For the Užupis University Institute for Applied Paradox we created a Facebook page that we completely hid it from the public. If you want to see the site and its content, you have to travel to a secret place on this earth. From any other place you cannot open the page and the link will be rejected as false. And even if a person travelled to this secret place, she could only see the first three entries of our page, all other lectures are only visible to the page administrators.
For an algorithm that aims for reach and engagement, it is completely incomprehensible why we hide from followers. Maybe out of pity, maybe out of charity, maybe even out of appreciation for our research, the algorithm continuously and emphatically wants to help us to become famous. However, the Facebook algorithm seems to be a little over-enthusiastic. It starts to produce senseless mistakes that we have never seen before on Facebook.
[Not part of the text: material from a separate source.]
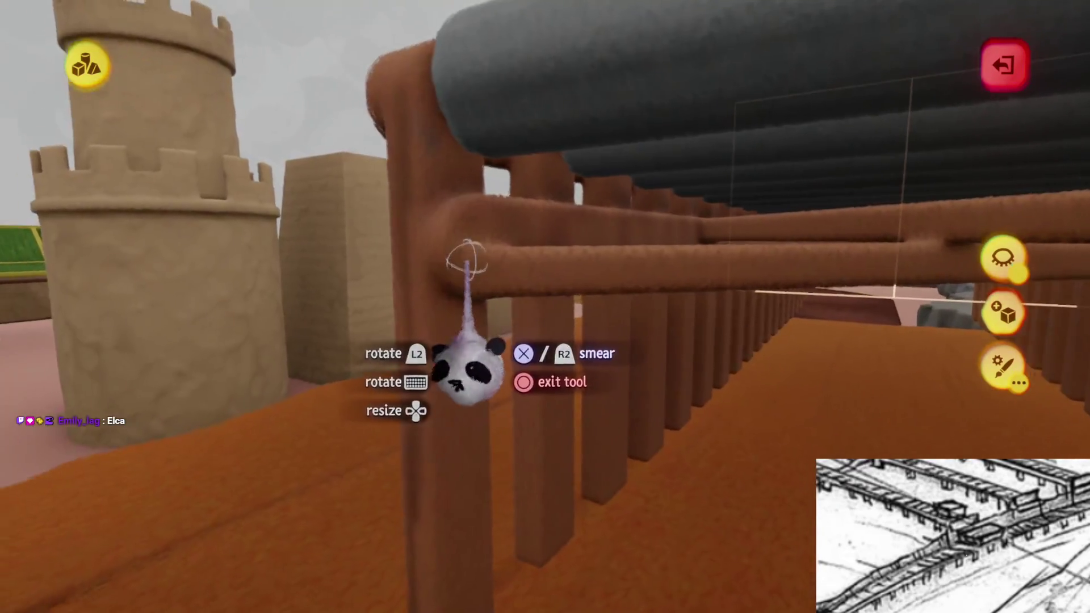
# Toggle the shape palette, then exit sculpting to view the grey-rollered bridge on the orange path
pyautogui.press('s')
We then document these errors and feed them back into the algorithm. Nobody likes to be confronted with her mistakes, apparently no algorithm either. Accordingly, it reacts with even more non-sense until the mobile app eventually crashes. We also document this and, again, feed it back into the algorithm etc. ad infinitum.
To give you an insight into our research and teaching, we now present three of the more than 50 lectures we have held so far:
This is a lecture post reposted as a new lecture. The first post contains a warning that our page is not reaching any people. We reposted this post and received the same warning again. At the same time the algorithm confirms that the latter post has reached two people.
This lecture shows an auto-generated offer to pay for facebook add. The algorithm offers to reach zero other people for paying zero money. Again, this post already reached two people.
This lecture shows a screenshot of another auto-generated offer proposing to advertise a blank image.